Saturday, October 13, 2012

Milestone

My Dad has been gone for 29 years.  On what would have been his 83rd birthday I realized that in the last year I passed a sad milestone; at age 57 I have lived more than half of my life without him.  As the oldest of five,  I was the last to hit this milestone.   
  
Dad only saw his two oldest get married.  Mine were the only two of his 12 grandchildren he ever met.  My ten nieces and nephews will only ever know Dad through our stories.

I've never been back to his gravesite in all these years.  It's not that I don't care, but I was never one for that kind of thing.  But I think about Dad a lot, especially when we are together as a family,  times he would have really enjoyed.  He had a great sense of humor and loved to laugh.  I wonder what books he would be reading now, what he would think about this presidential election;  what he would think about me as a person; if he ever would have forgiven me for those awful teen years.

Dad would have appreciated some of my ER tales having learned an awful lot as a medic in Korea.  He was a pharmacist who worked many years in a small neighborhood pharmacy back when it was called a "drug store" and he a "druggist".  He knew his patients well, and they loved him.  Everyone did.  He was the only genuine "people person" I have ever met.  I would love to know what he would have thought about the entitled a**holes, the chronic abusers of the system, the narcotic entrepreneurs that would now occupy his neighborhood if his little drug store wasn't now a real estate office.

I hope he would be proud of the adults his kids have become and the kinds of kids we have raised.  I know he would have loved to see those grandkids' school plays, learn to ride bikes, play sports, graduate, and become adults as much as he enjoyed those events as we kids grew up.

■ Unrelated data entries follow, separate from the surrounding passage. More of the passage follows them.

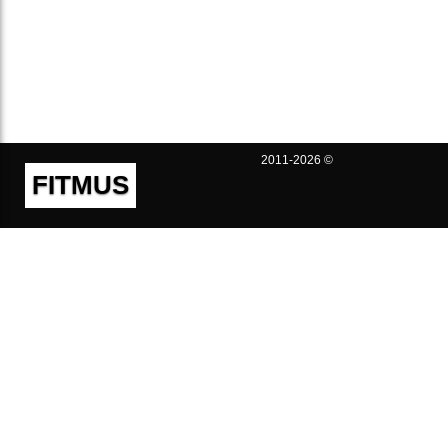
2011-2026 ©
FITMUS
Полезно
Контакты
Пользовательское соглашение
Политика конфиденциальности
Техническая поддержка
Публичная оферта
Предложения и жалобы
support@fitmus.com
Проект
Инструкции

My brothers and I are lucky that our mom, at 80, is in good health and independent.  She has a more active social life than I do.  It wasn't easy for her though, having to go to work full time in her middle years just when the youngest of their children was ready to leave the house.  I know Mom misses him a lot.  She never got the chance for that "re-do" that I enjoy now, when the kids are on their own and it is just two people again.  The final sad milestone will be when, in a few months, my mom will have been without Dad longer than she was married to him.

Two of us have lived longer on this planet than Dad did although we don't talk about this, my brothers and I.  I'm sure we have all thought about it;  I was a little freaked the year I turned 54.   It's not that we don't talk about Dad, we do all the time.  We just don't talk about that particular hurdle.  We will never know exactly what caused Dad's sudden death, but I can assume that driving to work, turning off the car and simply ceasing to exist was not something that even remotely crossed his mind that day.  I can't speak for my brothers, but I try to mitigate the risk factors as much as I can.  We all live pretty active lifestyles perhaps keeping that fact in mind.  We were all athletes, and are in relatively good health although some of us might be carrying a few extra pounds.   But there are no guarantees in this life aside from the obvious, that no one gets out alive.

Which is why, I guess, we should enjoy every day above ground.  Happy birthday, Dad.